Vladimir Foreman was one of 400 kids, housed in groups of 20 at an orphanage in Russia.
Living with 400 kids meant they were vying for everything – food, clothes and attention.
“I had nothing to call my own. There was one towel used by 20 people and we could only take one bath or less every week.”
He knew something was different the day red and green colored shoe boxes arrived at his orphanage.
“I walked into a room and everyone was smiling.”
SOMEBODY LOVED ME
He was overwhelmed when he opened his shoebox. There was a notebook. “Wow,” I thought, “this is mine! I no longer had to share a piece of paper with someone else.” He could now write a personal note to his sisters living in another orphanage.
He was so excited over a tube of SpongeBob Square Pants toothpaste that he ate the whole thing.
“There was also a washcloth in that box. I cherished it so much as my own personal little towel!
I couldn’t believe that somebody loved me so much and cared enough to pack those things for me in a box. It showed me that there was something better in life for me.”

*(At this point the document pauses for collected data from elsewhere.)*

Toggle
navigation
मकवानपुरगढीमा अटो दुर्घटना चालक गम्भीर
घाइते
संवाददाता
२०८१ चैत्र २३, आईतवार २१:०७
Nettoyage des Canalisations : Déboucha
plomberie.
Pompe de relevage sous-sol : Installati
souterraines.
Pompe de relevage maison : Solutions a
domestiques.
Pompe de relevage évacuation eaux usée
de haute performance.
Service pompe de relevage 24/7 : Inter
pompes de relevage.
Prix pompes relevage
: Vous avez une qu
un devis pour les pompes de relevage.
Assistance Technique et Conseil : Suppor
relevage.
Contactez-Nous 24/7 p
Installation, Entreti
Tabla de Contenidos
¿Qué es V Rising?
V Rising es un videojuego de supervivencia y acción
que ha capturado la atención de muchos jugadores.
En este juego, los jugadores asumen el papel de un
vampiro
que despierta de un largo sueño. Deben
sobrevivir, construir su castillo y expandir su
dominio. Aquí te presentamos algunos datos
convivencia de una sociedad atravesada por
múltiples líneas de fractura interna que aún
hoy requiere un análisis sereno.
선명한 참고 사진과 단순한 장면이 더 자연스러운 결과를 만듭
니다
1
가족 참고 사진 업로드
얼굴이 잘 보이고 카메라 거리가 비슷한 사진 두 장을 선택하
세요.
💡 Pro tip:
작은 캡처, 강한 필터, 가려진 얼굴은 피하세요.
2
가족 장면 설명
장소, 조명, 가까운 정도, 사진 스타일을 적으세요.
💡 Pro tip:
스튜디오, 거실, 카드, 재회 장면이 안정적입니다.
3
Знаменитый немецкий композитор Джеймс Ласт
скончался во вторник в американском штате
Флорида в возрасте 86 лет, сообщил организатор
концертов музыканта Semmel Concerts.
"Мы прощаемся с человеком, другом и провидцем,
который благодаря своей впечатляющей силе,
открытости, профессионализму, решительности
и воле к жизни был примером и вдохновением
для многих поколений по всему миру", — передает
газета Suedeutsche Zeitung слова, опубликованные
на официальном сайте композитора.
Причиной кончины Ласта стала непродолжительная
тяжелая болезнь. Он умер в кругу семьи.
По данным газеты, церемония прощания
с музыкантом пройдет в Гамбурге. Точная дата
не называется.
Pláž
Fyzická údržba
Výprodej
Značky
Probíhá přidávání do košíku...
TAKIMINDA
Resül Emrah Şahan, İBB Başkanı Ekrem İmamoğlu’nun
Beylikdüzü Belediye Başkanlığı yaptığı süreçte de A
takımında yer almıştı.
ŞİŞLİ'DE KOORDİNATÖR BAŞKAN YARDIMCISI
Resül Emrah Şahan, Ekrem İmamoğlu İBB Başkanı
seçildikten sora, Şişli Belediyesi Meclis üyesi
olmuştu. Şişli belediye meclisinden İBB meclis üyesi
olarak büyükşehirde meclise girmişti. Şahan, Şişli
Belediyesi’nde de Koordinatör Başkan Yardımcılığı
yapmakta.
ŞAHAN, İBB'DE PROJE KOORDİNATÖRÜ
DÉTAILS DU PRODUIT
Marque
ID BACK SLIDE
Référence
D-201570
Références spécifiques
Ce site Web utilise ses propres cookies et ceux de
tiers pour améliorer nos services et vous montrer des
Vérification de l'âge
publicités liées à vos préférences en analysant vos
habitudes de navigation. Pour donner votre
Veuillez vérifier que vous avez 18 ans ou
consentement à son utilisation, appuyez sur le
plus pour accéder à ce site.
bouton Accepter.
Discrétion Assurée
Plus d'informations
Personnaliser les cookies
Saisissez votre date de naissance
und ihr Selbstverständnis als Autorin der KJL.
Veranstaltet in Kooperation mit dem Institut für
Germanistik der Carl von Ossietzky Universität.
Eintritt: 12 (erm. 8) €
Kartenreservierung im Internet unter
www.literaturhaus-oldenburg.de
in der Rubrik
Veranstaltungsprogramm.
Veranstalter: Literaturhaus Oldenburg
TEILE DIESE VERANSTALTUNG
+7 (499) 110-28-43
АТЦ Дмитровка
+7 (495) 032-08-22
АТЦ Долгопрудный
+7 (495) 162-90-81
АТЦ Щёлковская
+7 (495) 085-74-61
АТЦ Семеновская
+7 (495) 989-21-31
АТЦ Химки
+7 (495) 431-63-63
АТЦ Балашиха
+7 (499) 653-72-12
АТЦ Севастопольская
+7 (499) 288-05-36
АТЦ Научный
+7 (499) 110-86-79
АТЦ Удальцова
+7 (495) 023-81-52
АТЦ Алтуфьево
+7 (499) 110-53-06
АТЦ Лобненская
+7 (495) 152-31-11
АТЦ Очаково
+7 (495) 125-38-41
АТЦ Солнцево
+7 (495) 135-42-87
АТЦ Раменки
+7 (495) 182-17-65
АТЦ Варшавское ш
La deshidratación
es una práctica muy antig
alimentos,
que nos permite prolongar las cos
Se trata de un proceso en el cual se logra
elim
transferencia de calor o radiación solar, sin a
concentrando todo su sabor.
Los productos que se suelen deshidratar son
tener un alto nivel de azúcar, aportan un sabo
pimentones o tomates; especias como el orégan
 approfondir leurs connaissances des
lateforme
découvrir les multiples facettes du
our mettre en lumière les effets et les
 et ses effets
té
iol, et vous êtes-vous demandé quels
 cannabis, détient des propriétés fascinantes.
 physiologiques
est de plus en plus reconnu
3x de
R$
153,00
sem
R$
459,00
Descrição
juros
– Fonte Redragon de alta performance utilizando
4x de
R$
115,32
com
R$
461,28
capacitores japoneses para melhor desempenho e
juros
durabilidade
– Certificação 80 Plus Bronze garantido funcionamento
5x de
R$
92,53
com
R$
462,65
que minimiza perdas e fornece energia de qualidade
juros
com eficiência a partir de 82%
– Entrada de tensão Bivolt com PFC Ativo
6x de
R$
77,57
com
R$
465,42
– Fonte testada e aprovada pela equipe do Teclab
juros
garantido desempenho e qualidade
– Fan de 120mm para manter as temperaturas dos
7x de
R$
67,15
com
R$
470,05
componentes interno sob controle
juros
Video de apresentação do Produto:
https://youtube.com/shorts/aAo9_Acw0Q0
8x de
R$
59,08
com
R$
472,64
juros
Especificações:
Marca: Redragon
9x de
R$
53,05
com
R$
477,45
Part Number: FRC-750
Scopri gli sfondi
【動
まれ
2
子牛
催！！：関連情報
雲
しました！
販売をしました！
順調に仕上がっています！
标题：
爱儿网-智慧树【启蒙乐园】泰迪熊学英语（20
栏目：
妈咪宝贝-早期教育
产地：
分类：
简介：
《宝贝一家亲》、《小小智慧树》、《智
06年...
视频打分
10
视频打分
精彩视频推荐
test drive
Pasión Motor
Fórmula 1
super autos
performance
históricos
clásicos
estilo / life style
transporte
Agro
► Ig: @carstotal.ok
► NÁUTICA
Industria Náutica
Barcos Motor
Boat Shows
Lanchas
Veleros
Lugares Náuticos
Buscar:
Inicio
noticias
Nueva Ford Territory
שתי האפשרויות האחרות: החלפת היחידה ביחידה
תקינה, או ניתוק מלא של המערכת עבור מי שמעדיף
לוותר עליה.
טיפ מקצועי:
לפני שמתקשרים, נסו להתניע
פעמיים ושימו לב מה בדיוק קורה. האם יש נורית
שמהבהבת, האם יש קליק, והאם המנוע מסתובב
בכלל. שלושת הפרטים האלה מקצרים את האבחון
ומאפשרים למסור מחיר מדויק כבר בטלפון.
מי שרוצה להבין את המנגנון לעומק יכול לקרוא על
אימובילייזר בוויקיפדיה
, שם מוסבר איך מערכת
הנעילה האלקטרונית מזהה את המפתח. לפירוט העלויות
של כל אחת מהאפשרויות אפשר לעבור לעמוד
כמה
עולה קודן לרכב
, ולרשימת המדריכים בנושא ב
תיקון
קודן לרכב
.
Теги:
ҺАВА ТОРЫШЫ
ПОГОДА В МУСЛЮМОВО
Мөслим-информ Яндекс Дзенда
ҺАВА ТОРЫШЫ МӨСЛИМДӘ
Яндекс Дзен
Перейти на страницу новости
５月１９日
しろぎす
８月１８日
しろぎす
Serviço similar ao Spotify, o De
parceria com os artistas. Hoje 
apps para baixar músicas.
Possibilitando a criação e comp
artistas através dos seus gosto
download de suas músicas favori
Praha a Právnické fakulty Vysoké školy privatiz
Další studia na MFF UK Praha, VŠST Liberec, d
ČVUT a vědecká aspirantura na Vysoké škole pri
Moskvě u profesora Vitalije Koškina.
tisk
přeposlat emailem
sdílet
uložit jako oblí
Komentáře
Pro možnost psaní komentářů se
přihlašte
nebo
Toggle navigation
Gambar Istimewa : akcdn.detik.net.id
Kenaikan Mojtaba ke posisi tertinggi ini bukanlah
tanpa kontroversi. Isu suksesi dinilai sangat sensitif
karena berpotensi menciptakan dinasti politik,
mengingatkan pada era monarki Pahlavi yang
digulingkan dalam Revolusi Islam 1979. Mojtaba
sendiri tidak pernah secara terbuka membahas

Foreman, and his sisters, were adopted by an American couple, and now as an adult is volunteering with Samaritan’s Purse bringing joy to hundreds of thousands of children this Christmas.
NO COINCIDENCES
A notebook…a tube of toothpaste…a washcloth. Everyday, inexpensive items to us but wonders to Ted.
Ordinary gifts were his Godwinks.
“We don’t know where the boxes go, but God does,” Franklin Graham says. “There is no coincidence.”
Graham and Samaritan’s Purse initiated the shoebox idea twelve years ago. Shoeboxes or tupperware containers are filled with child-related items and sent off to a needy area of the world.
A COWPIE’S PROTECTION
When Alex Nsengimana was a small child, he, his brother and sister lived with their grandmother and extended family. A group of militia came to his home, took his grandmother, a Tutsi, and killed her.
A few days later, 100 men came to their house looking for his uncle, the family’s main provider. Over the next few months, more of his relatives were killed by Hutus in Rwanda. Yet, he and his siblings survived on the run, dodging bullets and hunting parties, sleeping under their beds to avoid being hit by shrapnel.
Once, all that saved Alex from being shot was that he slipped on a fresh cow pie and fell to the ground as a bullet whizzed by.
Alex didn’t know it at the time, he said, but God was protecting him.
WHEN ALL HOPE IS GONE
Eventually, having lost all hope, he ended up in an orphanage, where he received an Operation Christmas Child shoebox at age seven.
Inside, he found a foldable hair comb that he kept for three years, and something he had never seen before — a candy cane. He said the seeds of love and hope were planted in him.
A year later, he was selected to be part of the African Children’s Choir and tour the United States, but first he had to go to Uganda for training and to learn English. During that time, he came to know that God loved him and had rescued him because he had a purpose for the lives of all genocide survivors.
FORGIVENESS
However, as he grew up and grew in his faith, still he could not forgive the men who killed his family.
A year ago, Alex returned to Rwanda to hand out OCC shoeboxes at the same orphanage.
Through the grace and strength of God, he met one of the men who had killed his family and extended forgiveness and hope to him.